Jordan Tam is a fourth year PhD Candidate at the Institute for Resources, Environment and Sustainability with a background in psychology. His broad interest is in untangling the interactions between ecosystems and social systems to understand how to best manage marine resources. Specifically he researches the processes of institutional and behavioural adaptation in Chilean small-scale artisanal fisheries to change, and their implications for ecological and human communities.
In some of his past work he has examined the cognitive and affective constraints to adaptation to climate change in biodiversity conservation.
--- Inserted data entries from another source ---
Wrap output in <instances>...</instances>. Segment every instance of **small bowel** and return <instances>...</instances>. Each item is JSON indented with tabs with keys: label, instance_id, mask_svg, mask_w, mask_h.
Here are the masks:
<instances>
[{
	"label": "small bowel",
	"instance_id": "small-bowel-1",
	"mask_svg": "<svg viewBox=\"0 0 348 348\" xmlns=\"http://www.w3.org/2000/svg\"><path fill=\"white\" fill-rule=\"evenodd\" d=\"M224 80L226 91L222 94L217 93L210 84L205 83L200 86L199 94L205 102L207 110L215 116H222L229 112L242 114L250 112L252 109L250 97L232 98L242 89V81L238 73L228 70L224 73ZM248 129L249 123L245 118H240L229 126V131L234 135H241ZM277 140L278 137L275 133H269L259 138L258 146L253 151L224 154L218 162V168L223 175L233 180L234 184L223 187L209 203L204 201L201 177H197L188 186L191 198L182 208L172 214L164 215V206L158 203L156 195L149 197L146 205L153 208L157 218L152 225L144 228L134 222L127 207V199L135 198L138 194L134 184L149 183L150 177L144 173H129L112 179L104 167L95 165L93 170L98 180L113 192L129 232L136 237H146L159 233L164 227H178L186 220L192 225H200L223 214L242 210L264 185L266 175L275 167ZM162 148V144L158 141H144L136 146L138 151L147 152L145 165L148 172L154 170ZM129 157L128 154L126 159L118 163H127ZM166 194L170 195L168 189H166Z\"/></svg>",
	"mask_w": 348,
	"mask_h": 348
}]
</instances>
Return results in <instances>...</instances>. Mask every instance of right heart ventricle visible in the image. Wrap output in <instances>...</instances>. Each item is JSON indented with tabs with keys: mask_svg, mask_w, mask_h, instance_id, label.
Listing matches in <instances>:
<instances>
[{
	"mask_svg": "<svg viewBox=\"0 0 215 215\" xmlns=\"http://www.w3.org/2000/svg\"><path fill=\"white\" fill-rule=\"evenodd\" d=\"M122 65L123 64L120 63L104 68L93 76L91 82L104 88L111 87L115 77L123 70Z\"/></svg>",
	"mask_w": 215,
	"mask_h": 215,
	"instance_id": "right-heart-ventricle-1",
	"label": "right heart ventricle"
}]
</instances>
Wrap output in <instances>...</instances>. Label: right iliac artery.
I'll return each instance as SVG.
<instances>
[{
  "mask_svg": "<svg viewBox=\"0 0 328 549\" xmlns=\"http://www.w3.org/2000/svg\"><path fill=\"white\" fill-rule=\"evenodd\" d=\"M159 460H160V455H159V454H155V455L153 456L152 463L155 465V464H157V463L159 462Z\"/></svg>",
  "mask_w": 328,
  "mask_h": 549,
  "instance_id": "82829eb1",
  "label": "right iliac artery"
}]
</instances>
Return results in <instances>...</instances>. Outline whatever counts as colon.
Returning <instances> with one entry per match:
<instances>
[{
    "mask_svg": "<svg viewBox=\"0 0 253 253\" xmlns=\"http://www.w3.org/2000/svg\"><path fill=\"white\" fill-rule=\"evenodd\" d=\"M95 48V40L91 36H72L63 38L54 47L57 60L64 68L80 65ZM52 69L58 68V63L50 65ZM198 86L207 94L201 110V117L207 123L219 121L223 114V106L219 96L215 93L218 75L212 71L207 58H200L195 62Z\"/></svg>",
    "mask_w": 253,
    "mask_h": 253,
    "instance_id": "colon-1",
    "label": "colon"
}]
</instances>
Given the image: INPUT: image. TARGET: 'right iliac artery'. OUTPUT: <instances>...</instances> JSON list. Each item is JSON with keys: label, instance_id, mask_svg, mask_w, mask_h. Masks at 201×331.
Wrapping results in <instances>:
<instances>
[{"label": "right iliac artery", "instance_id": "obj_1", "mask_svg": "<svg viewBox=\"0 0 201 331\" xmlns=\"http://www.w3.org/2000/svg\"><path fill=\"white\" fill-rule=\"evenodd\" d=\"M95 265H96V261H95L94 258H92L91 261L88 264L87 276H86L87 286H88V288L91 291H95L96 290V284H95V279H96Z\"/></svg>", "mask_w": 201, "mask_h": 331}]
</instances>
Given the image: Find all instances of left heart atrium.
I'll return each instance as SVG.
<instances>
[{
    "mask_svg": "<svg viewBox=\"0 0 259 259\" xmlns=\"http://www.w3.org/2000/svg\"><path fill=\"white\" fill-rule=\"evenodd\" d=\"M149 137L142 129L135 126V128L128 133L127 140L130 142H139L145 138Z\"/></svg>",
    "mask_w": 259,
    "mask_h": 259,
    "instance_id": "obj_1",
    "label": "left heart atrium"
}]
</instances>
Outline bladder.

Specifically he studied people’s perceptions of conservation policy and explored how environmental beliefs, emotion, and perceptions of risk affected people’s willingness to endorse (sometimes controversial) adaptation strategies in a protected area contexts.
Other areas of research in which he is or has engaged in include: Climate change risk perception, mitigation and adaptation behaviours in Costa Rica; defining and valuing cultural ecosystem services; the integration of social considerations into conservation planning; and the interface between science and policy. Furthermore, he is deeply interested in the perpetuation and origins of consumer culture and materialism, as well as the feedbacks between policy and cognition for ecological sustainability.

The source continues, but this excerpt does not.